CEDH, 7 juillet 2015, Odescalchi et Lante delle Rovere c. Italie
Dans cette affaire, les requérants, propriétaires d’un terrain de près de 10 hectares, dénoncent la situation suivante. En 1971, la ville de Santa Marinella adopte un plan général d’urbanisme qui affecte ledit terrain en parc public avec pour conséquence une interdiction absolue de construire et une expropriation. Le plan fut approuvé par la région en 1975 et un permis d’exproprier est délivré. N’ayant qu’une validité de 5 ans, ce dernier devint caduc en 1980.
Conformément au droit italien de l’urbanisme, ce permis d’exproprier peut être renouvelé ce qui induit un droit à une indemnité indépendamment de celle à valoir lors de l’expropriation proprement dite. Même si le permis n’est pas renouvelé, le terrain est soumis au régime dit des « zones blanches » qui implique le maintien de l’interdiction de construire.
En l’espèce, le permis d’exproprier ne fut pas renouvelé avec pour conséquence l’impossibilité pour les propriétaires d’être indemnisés. Les requérants ont alors mis en demeure puis assigné la ville en vue de l’obtention d’une décision mettant fin à l’incertitude urbanistique. Entretemps, le terrain fut soumis à partir de 2007 à des contraintes paysagères et intégré dans le réseau Natura 2000.
Le tribunal administratif régional ordonna à la ville de prendre une décision quant à l’affectation urbanistique du terrain. À défaut, le tribunal nomma un commissaire ad acta – un fonctionnaire régional – chargé de se substituer à la ville. En 2011, ledit commissaire renouvela le permis d’exproprier, confirma la destination de parc public et demanda à la ville de chiffrer l’indemnité due aux propriétaires. Le renouvellement du permis d’exproprier n’avait toujours pas été approuvé début 2015 de sorte que les requérants ne pouvaient toujours pas être indemnisés et que leur terrain est toujours en zone blanche inconstructible.

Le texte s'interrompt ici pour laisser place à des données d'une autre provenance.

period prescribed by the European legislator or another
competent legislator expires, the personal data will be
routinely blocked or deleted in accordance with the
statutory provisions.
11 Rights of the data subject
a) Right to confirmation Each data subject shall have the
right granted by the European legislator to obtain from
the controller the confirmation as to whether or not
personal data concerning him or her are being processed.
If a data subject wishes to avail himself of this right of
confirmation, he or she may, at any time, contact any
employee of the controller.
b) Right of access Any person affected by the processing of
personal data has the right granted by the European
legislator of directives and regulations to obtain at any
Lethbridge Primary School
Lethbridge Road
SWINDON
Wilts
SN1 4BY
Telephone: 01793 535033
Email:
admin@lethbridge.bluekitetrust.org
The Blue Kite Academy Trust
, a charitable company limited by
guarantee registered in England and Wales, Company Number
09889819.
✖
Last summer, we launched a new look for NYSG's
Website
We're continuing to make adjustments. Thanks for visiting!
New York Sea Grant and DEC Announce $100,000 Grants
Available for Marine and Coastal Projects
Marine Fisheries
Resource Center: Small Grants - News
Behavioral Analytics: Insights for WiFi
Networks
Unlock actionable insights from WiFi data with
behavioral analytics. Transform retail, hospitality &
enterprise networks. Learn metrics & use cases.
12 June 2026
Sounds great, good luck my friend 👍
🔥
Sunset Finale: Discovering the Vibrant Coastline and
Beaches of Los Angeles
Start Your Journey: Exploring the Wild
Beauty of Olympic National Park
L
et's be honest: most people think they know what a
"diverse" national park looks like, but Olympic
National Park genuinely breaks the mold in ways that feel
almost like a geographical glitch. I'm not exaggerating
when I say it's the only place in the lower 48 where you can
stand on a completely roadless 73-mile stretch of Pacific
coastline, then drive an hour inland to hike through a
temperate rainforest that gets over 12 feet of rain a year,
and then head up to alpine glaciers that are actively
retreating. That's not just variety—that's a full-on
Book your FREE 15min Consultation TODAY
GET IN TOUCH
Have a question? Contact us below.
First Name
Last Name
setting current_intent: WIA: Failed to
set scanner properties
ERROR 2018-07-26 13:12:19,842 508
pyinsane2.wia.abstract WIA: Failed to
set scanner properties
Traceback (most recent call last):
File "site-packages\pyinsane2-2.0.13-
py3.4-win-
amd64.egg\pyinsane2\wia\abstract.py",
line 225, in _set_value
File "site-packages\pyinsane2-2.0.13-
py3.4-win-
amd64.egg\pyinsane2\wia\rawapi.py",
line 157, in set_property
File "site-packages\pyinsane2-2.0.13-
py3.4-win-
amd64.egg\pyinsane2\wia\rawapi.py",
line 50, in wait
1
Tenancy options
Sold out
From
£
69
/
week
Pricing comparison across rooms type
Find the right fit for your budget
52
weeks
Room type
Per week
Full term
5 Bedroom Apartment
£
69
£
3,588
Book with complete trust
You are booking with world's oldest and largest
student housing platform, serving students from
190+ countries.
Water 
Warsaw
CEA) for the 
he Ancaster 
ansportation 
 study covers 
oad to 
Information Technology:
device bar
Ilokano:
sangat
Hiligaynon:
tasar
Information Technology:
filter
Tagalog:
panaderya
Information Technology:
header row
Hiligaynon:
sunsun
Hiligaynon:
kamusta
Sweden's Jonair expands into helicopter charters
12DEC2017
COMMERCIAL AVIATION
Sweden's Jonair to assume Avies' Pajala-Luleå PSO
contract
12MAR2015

Pour la Cour européenne des droits de l’homme, c’est la règle générale de l’article 1er du Protocole n° 1 qui protège le droit de chacun au respect de ses biens qui est en jeu. En effet, il ne s’agit ni d’une expropriation, ni même d’une règlementation de l’usage du bien. Pour la Cour, il est « naturel que, dans un domaine aussi complexe et difficile que l’aménagement du territoire, les États contractants jouissent d’une grande marge d’appréciation pour mener leur politique urbanistique. Elle tient pour établi que l’ingérence dans le droit des requérants au respect de leurs biens répondait aux exigences de l’intérêt général ». Mais il faut vérifier « si un juste équilibre a été préservé entre les exigences de l’intérêt général de la communauté et les impératifs de la sauvegarde des droits fondamentaux de l’individu ».
Or, la Cour constate que les requérants sont restés pendant plus de 40 ans dans l’incertitude totale quant au sort de leur propriété : « l’administration n’a pas exproprié pendant la période de validité du permis d’exproprier. Une fois celui-ci expiré en 1980, le terrain pouvait être frappé d’un nouveau permis d’exproprier à tout moment ». La Cour estime en outre « que l’existence d’interdictions de construire pendant toute la période concernée a entravé la pleine jouissance du droit de propriété des requérants et a accentué les répercussions dommageables sur la situation de ceux-ci en affaiblissant considérablement, entre autres, les chances de vendre le terrain ». Elle conclut donc à la violation de l’article 1er du Protocole n° 1.
Il restait à la Cour à déterminer le montant de la satisfaction équitable due aux requérants en application de l’article 41 de la Convention. Aux yeux de la Cour, il y a lieu d’accorder une somme qui tienne compte de l’indisponibilité du terrain à compter de 1975, à savoir depuis l’approbation du plan général d’urbanisme affectant le terrain des requérants et le rendant indisponible. Le point de départ du raisonnement doit être la valeur probable du terrain à cette même époque, et la Cour écarte de ce fait les prétentions des requérants dans la mesure où celles-ci sont fondées sur la valeur actuelle ou actualisée du terrain. Une fois la valeur du terrain en 1975 déterminée, la Cour considère qu’en l’absence d’autres éléments, le préjudice découlant de l’indisponibilité du terrain pendant la période considérée peut être compensé par le versement d’une somme correspondant à l’intérêt légal pendant toute cette période appliqué sur la contre-valeur du terrain ainsi déterminée, somme qu’elle fixe en équité à 1 000 000 d’euros.